BACKGROUND
The COVID-19 has caused severe challenges to global public health because it is highly contagious and can be lethal. Numerous ongoing and recently published researches have emerged. However, the research regarding COVID-19 is largely ongoing and inconclusive.
OBJECTIVE
A potential approach to accelerate COVID-19 research is to borrow information from the existing researches of the other viruses that belong to the same coronavirus family. We develop a natural language processing method for answering factoid questions related to COVID-19 using published articles as knowledge sources.
METHODS
Given a question, first, a BM25 based context retriever model is implemented to select the most relevant passages from the articles. Second, for each selected context passage, an answer is obtained using a pre-trained BERT question-answering model. Third, an opinion aggregator, which is a combination of biterm topic model (BTM) and k-means clustering, is applied to aggregating all answers into several opinions.
RESULTS
We apply the proposed pipeline to extract answers, opinions and the most frequent words to six questions from the COVID-19 Open Research Dataset Challenge (CORD-19).
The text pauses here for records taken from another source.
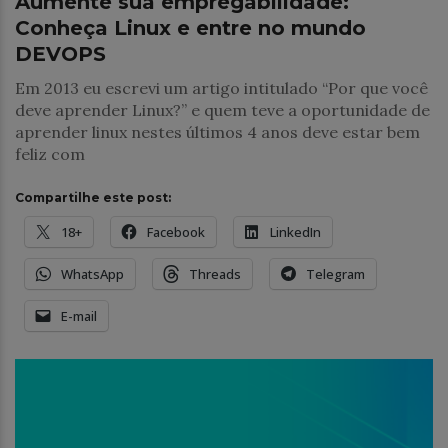
Aumente sua empregabilidade:
Conheça Linux e entre no mundo
DEVOPS
Em 2013 eu escrevi um artigo intitulado “Por que você
deve aprender Linux?” e quem teve a oportunidade de
aprender linux nestes últimos 4 anos deve estar bem
feliz com
Compartilhe este post:
18+
Facebook
LinkedIn
WhatsApp
Threads
Telegram
E-mail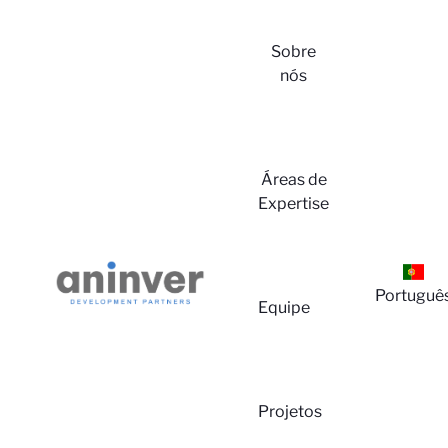
Sobre
nós
Login
Áreas de
Expertise
Portuguê
Equipe
Sobre
Projetos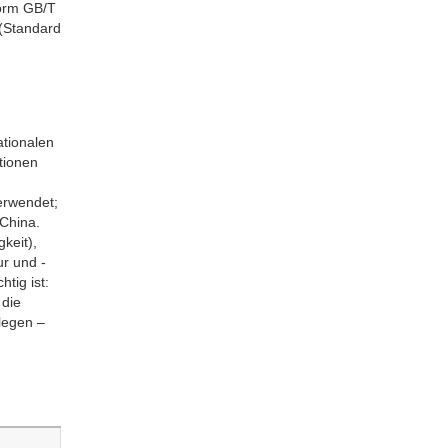
Norm GB/T
 (Standard
ationalen
tionen
verwendet;
 China.
keit),
ur und -
tig ist:
 die
legen –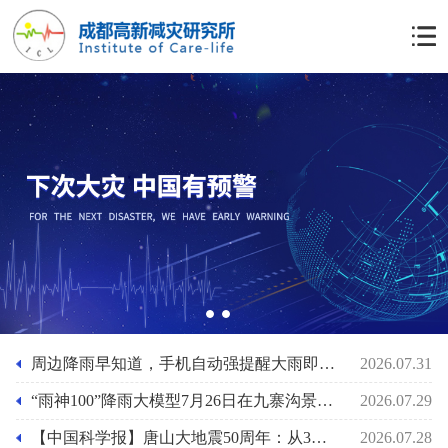
1
2
周边降雨早知道，手机自动强提醒大雨即将来袭功能上线，“雨神100”降雨大模型助力基层防灾人员的应急准备
2026.07.31
“雨神100”降雨大模型7月26日在九寨沟景区泥石流前2小时预报其最大小时雨强29mm/小时
2026.07.29
【中国科学报】唐山大地震50周年：从3小时速报到61秒预警
2026.07.28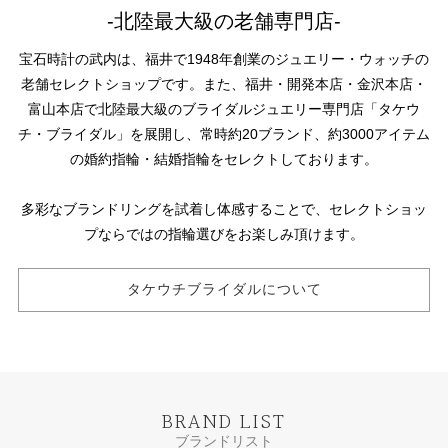
-北陸最大級の老舗専門店-
宝石時計の武内は、福井で1948年創業のジュエリー・ウォッチの
老舗セレクトショップです。また、福井・開発本店・金沢本店・
富山本店で北陸最大級のブライダルジュエリー専門店「タケウ
チ・ブライダル」を展開し、常時約20ブランド、約3000アイテム
の婚約指輪・結婚指輪をセレクトしております。
多彩なブランドリングを試着し体感することで、セレクトショッ
プならではの指輪選びをお楽しみ頂けます。
タケウチブライダルについて
BRAND LIST
ブランドリスト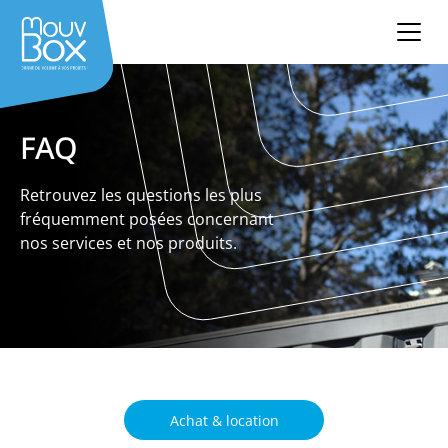
FAQ
Retrouvez les questions les plus
fréquemment posées concernant
nos services et nos produits.
Achat & location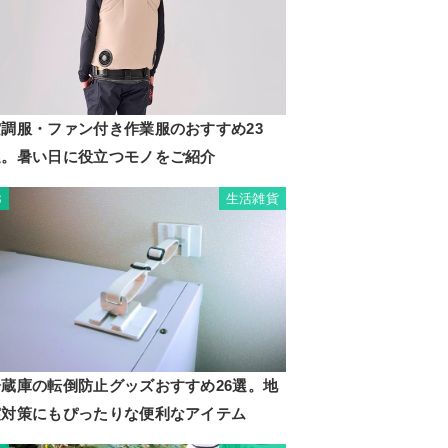
空調服・ファン付き作業服のおすすめ23
選。暑い日に役立つモノをご紹介
生活雑貨
3
冷蔵庫の転倒防止グッズおすすめ26選。地
震対策にもぴったりな便利なアイテム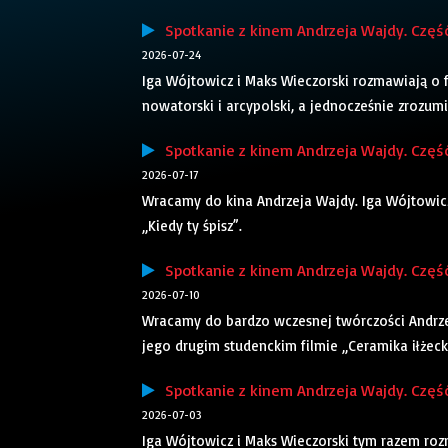
Spotkanie z kinem Andrzeja Wajdy. Część
2026-07-24
Iga Wójtowicz i Maks Wieczorski rozmawiają o f
nowatorski i arcypolski, a jednocześnie zrozu
Spotkanie z kinem Andrzeja Wajdy. Część
2026-07-17
Wracamy do kina Andrzeja Wajdy. Iga Wójtowicz 
„Kiedy ty śpisz”.
Spotkanie z kinem Andrzeja Wajdy. Część
2026-07-10
Wracamy do bardzo wczesnej twórczości Andrze
jego drugim studenckim filmie „Ceramika iłżeck
Spotkanie z kinem Andrzeja Wajdy. Część
2026-07-03
Iga Wójtowicz i Maks Wieczorski tym razem roz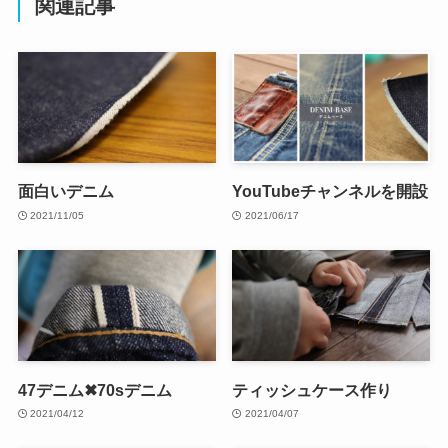
関連記事
面白いデニム
YouTubeチャンネルを開設
2021/11/05
2021/06/17
47デニム✖70sデニム
ティッシュケース作り
2021/04/12
2021/04/07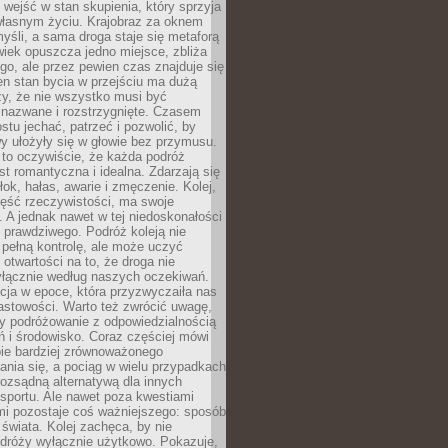
j wejść w stan skupienia, który sprzyja
własnym życiu. Krajobraz za oknem
yśli, a sama droga staje się metaforą
iek opuszcza jedno miejsce, zbliża
ego, ale przez pewien czas znajduje się
n stan bycia w przejściu ma dużą
zy, że nie wszystko musi być
 nazwane i rozstrzygnięte. Czasem
ostu jechać, patrzeć i pozwolić, by
y ułożyły się w głowie bez przymusu.
to oczywiście, że każda podróż
st romantyczna i idealna. Zdarzają się
łok, hałas, awarie i zmęczenie. Kolej,
zęść rzeczywistości, ma swoje
. A jednak nawet w tej niedoskonałości
ś prawdziwego. Podróż koleją nie
pełną kontrolę, ale może uczyć
i otwartości na to, że droga nie
yłącznie według naszych oczekiwań.
cja w epoce, która przyzwyczaiła nas
astowości. Warto też zwrócić uwagę,
zy podróżowanie z odpowiedzialnością
ń i środowisko. Coraz częściej mówi
bie bardziej zrównoważonego
nia się, a pociąg w wielu przypadkach
rozsądną alternatywą dla innych
sportu. Ale nawet poza kwestiami
mi pozostaje coś ważniejszego: sposób
świata. Kolej zachęca, by nie
odróży wyłącznie użytkowo. Pokazuje,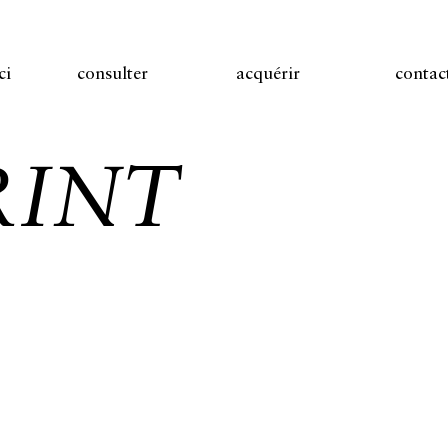
ci
consulter
acquérir
contac
RINT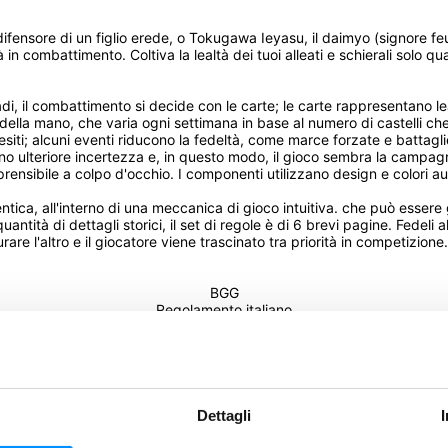
 difensore di un figlio erede, o Tokugawa Ieyasu, il daimyo (signore f
 in combattimento. Coltiva la lealtà dei tuoi alleati e schierali solo qu
di, il combattimento si decide con le carte; le carte rappresentano l
 della mano, che varia ogni settimana in base al numero di castelli ch
ti; alcuni eventi riducono la fedeltà, come marce forzate e battaglie p
 ulteriore incertezza e, in questo modo, il gioco sembra la campagna v
ensibile a colpo d'occhio. I componenti utilizzano design e colori aut
ica, all'interno di una meccanica di gioco intuitiva. che può essere g
 di dettagli storici, il set di regole è di 6 brevi pagine. Fedeli alla s
rare l'altro e il giocatore viene trascinato tra priorità in competizio
BGG
Regolamento italiano
Aiuto giocatore
IN
ation of Japan
Dettagli
mo!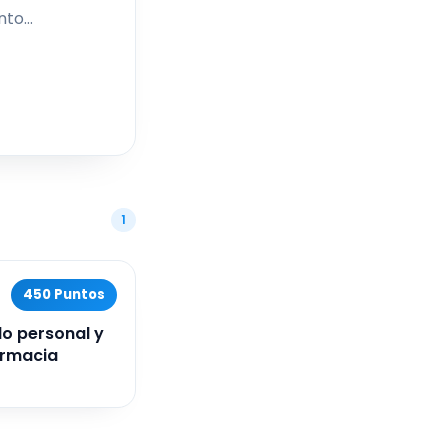
tos,
ría
ndar
d,
ubre
1
450 Puntos
o personal y
armacia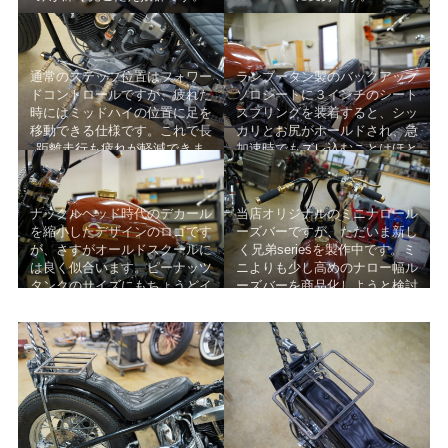
通常のステップ位置はフォワー
ランブータン製のバックアップ
ドコントロールですが、疲れた
ソロシートに３インチのシート
時にはミッドハイの位置に足を
スプリングを装着すると、シッ
移動できる仕様です。これで長
カリとお尻がホールドされ、急
距離走行も疲れが軽減できま
加速時でもズレ込むことはほと
す。
んどないでしょう。
ナックルヘッド時代のデカール
当店オリジナルのミニナロール
を縮小したデザインのロゴです
ーズバーですが、ただいま新し
が、さすがオールドスクールに
く兄弟seriesを製作中です。ミ
は良く似合います。ピーナッツ
ニよりも少し高めのナロー幅ル
タンクのサイズにもちょうどイ
ーズバーを商品化しようと検討
イ感じです。
中です。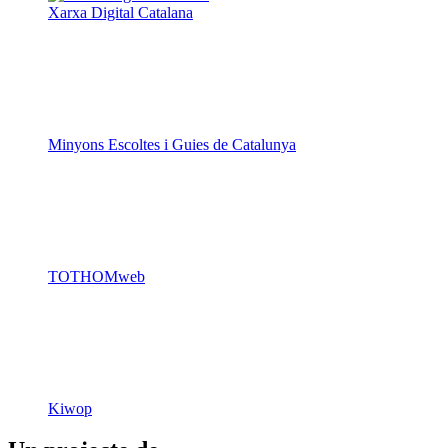
Xarxa Digital Catalana
Minyons Escoltes i Guies de Catalunya
TOTHOMweb
Kiwop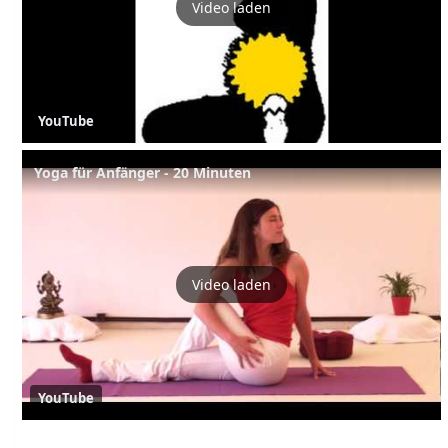
Video laden
YouTube
Yoga für Anfänger - 20 Minuten
Video laden
YouTube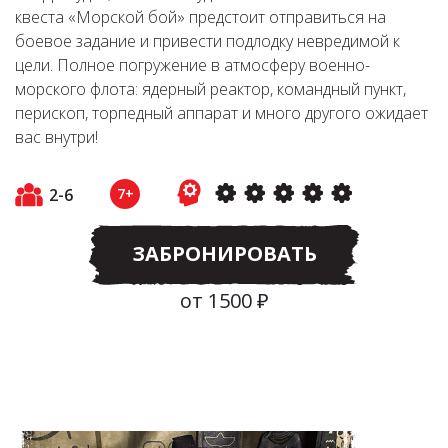
квеста «Морской бой» предстоит отправиться на
боевое задание и привести подлодку невредимой к
цели. Полное погружение в атмосферу военно-
морского флота: ядерный реактор, командный пункт,
перископ, торпедный аппарат и много другого ожидает
вас внутри!
2-6
7+
ЗАБРОНИРОВАТЬ
от 1500 ₽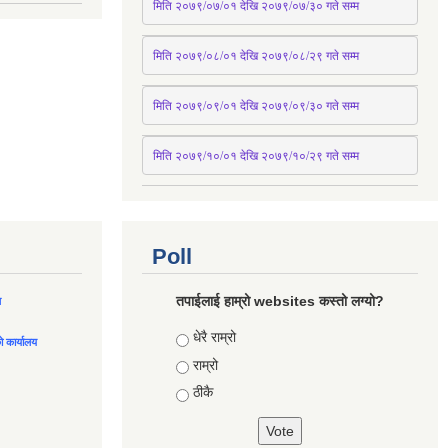
मिति २०७९/०७/०१ देखि २०७९/०७/३० 
गते
सम्म
मिति २०७९/०८/०१ देखि २०७९/०८/२९ 
गते
सम्म
मिति २०७९/०९/०१ देखि २०७९/०९/३० 
गते
सम्म
मिति २०७९/१०/०१ देखि २०७९/१०/२९ गते सम्म
Poll
तपाईलाई हाम्रो websites कस्तो लग्यो?
ल
Choices
धेरै राम्रो
को कार्यालय
राम्रो
ठीकै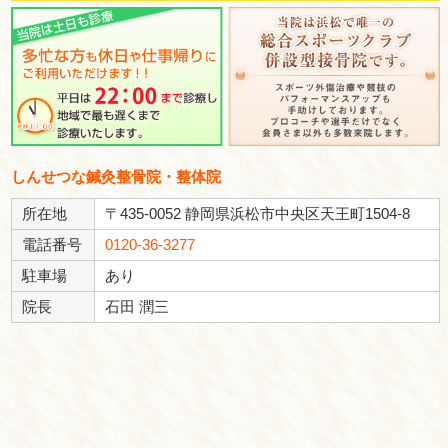
休診日：日・祝の午後
※不定休あり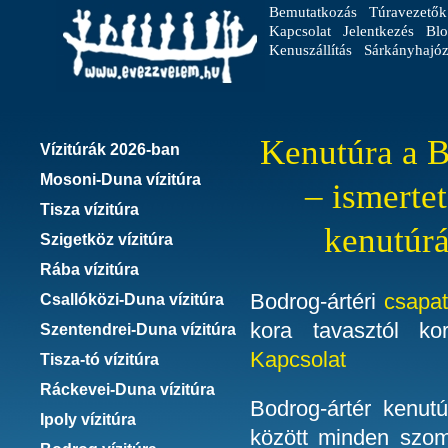
Bemutatkozás
Túravezetők
Kapcsolat
Jelentkezés
Blo
Kenuszállítás
Sárkányhajóz
Kenutúra a B
Vízitúrák 2026-ban
Mosoni-Duna vízitúra
– ismerte
Tisza vízitúra
kenutúrá
Szigetköz vízitúra
Rába vízitúra
Bodrog-ártéri
csapat
Csallóközi-Duna vízitúra
kora tavasztól ko
Szentendrei-Duna vízitúra
Kapcsolat
Tisza-tó vízitúra
Ráckevei-Duna vízitúra
Bodrog-ártér kenut
Ipoly vízitúra
között minden szom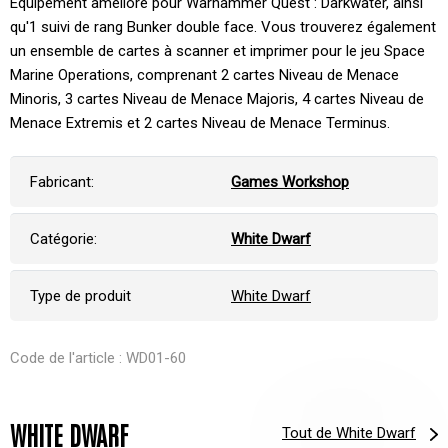
Équipement amélioré pour Warhammer Quest : Darkwater, ainsi
qu'1 suivi de rang Bunker double face. Vous trouverez également
un ensemble de cartes à scanner et imprimer pour le jeu Space
Marine Operations, comprenant 2 cartes Niveau de Menace
Minoris, 3 cartes Niveau de Menace Majoris, 4 cartes Niveau de
Menace Extremis et 2 cartes Niveau de Menace Terminus.
Fabricant:
Games Workshop
Catégorie:
White Dwarf
Type de produit
White Dwarf
Code de l'article : WD01-60
WHITE DWARF
Tout de White Dwarf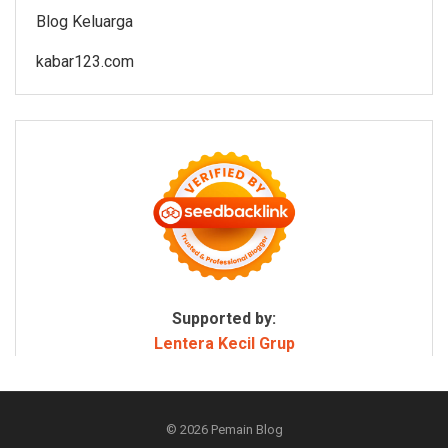
Blog Keluarga
kabar123.com
Supported by:
Lentera Kecil Grup
© 2026
Pemain Blog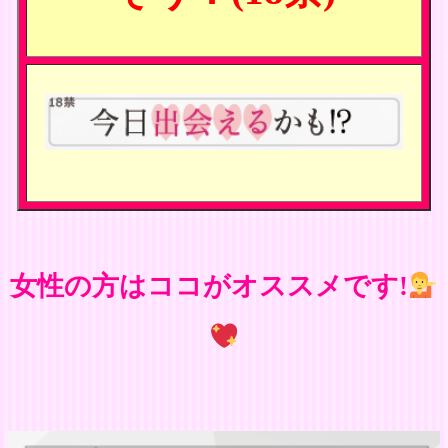
女性の方はココがオススメです!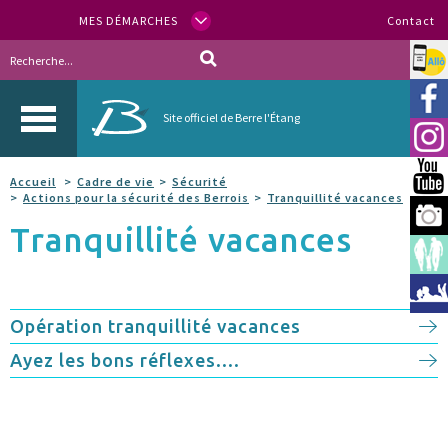
MES DÉMARCHES
Contact
Allo
Vill
Site officiel de Berre l'Étang
Inst
You
Accueil
Cadre de vie
Sécurité
Actions pour la sécurité des Berrois
Tranquillité vacances
Berr
Tranquillité vacances
Espa
Méd
Opération tranquillité vacances
Ayez les bons réflexes....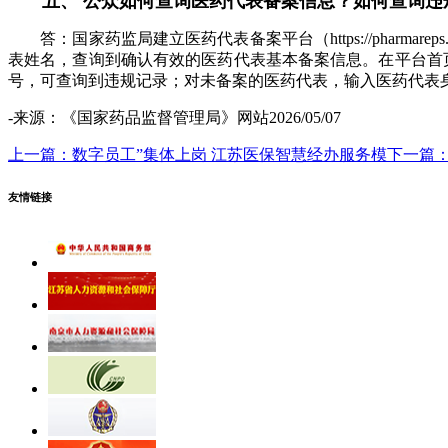
五、 公众如何查询医药代表备案信息？如何查询违
答：国家药监局建立医药代表备案平台（https://pharmareps.
表姓名，查询到确认有效的医药代表基本备案信息。在平台首
号，可查询到违规记录；对未备案的医药代表，输入医药代表
-来源：《国家药品监督管理局》网站2026/05/07
上一篇：数字员工”集体上岗 江苏医保智慧经办服务模
下一篇：
友情链接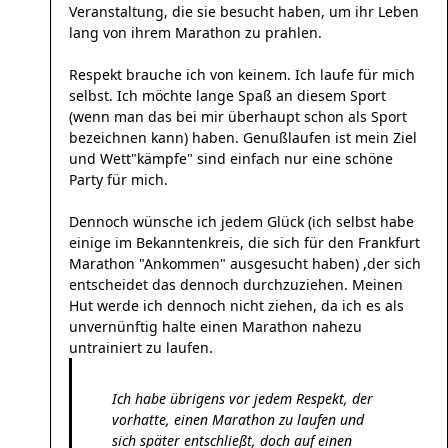
Veranstaltung, die sie besucht haben, um ihr Leben
lang von ihrem Marathon zu prahlen.
Respekt brauche ich von keinem. Ich laufe für mich
selbst. Ich möchte lange Spaß an diesem Sport
(wenn man das bei mir überhaupt schon als Sport
bezeichnen kann) haben. Genußlaufen ist mein Ziel
und Wett"kämpfe" sind einfach nur eine schöne
Party für mich.
Dennoch wünsche ich jedem Glück (ich selbst habe
einige im Bekanntenkreis, die sich für den Frankfurt
Marathon "Ankommen" ausgesucht haben) ,der sich
entscheidet das dennoch durchzuziehen. Meinen
Hut werde ich dennoch nicht ziehen, da ich es als
unvernünftig halte einen Marathon nahezu
untrainiert zu laufen.
Ich habe übrigens vor jedem Respekt, der
vorhatte, einen Marathon zu laufen und
sich später entschließt, doch auf einen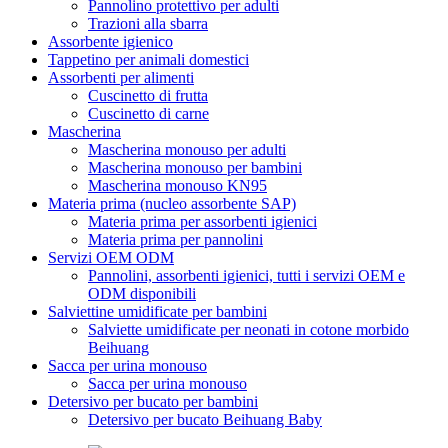
Pannolino protettivo per adulti
Trazioni alla sbarra
Assorbente igienico
Tappetino per animali domestici
Assorbenti per alimenti
Cuscinetto di frutta
Cuscinetto di carne
Mascherina
Mascherina monouso per adulti
Mascherina monouso per bambini
Mascherina monouso KN95
Materia prima (nucleo assorbente SAP)
Materia prima per assorbenti igienici
Materia prima per pannolini
Servizi OEM ODM
Pannolini, assorbenti igienici, tutti i servizi OEM e
ODM disponibili
Salviettine umidificate per bambini
Salviette umidificate per neonati in cotone morbido
Beihuang
Sacca per urina monouso
Sacca per urina monouso
Detersivo per bucato per bambini
Detersivo per bucato Beihuang Baby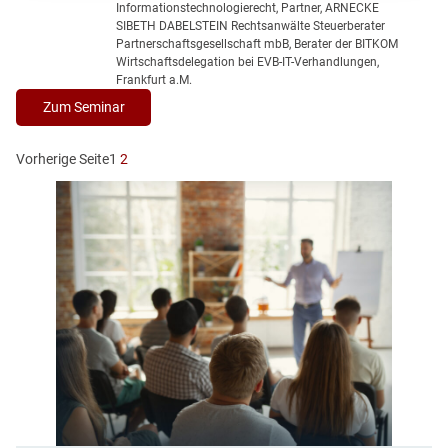
Informationstechnologierecht, Partner, ARNECKE
g
h
SIBETH DABELSTEIN Rechtsanwälte Steuerberater
i
e
Partnerschaftsgesellschaft mbB, Berater der BITKOM
t
n
Wirtschaftsdelegation bei EVB-IT-Verhandlungen,
a
Frankfurt a.M.
u
l
n
:
Zum Seminar
i
d
D
s
a
V
Vorherige Seite
1
2
i
n
N
e
w
W
r
e
S
u
n
p
n
d
e
g
e
z
e
n
i
r
a
f
l
o
:
l
D
g
i
r
e
e
n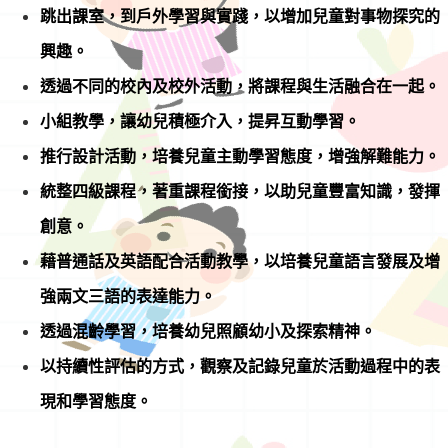
跳出課室，到戶外學習與實踐，以增加兒童對事物探究的
興趣。
透過不同的校內及校外活動，將課程與生活融合在一起。
小組教學，讓幼兒積極介入，提昇互動學習。
推行設計活動，培養兒童主動學習態度，增強解難能力。
統整四級課程，著重課程銜接，以助兒童豐富知識，發揮
創意。
藉普通話及英語配合活動教學，以培養兒童語言發展及增
強兩文三語的表達能力。
透過混齡學習，培養幼兒照顧幼小及探索精神。
以持續性評估的方式，觀察及記錄兒童於活動過程中的表
現和學習態度。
By showing the longitudinal distributions of the opinions, we uncover the trends of opinions and popular words in the publications during four periods: before 1990, during 1990-2000, 2000-2010, 2011-2019, and after 2019. The changes in the opinions and popular words agree with several distinct characteristics and challenges of COVID-19, including a higher risk for senior people and people with pre-existing medical conditions, high contagion and rapid transmission, and more urgent need of screening and testing. The opinions and the popular words also provide additional insights for the COVID-19 related questions.
CONCLUSIONS
Compared with other methods for literature retriever and answer generation, opinion aggregation in our method leads to more interpretable, robust and comprehensive question-specific literature reviews. The results demonstrate the usefulness of the proposed method in answering COVID-19 related questions with main opinions and capturing the trends of research about COVID-19 and other relevant strains of coronavirus in recent years.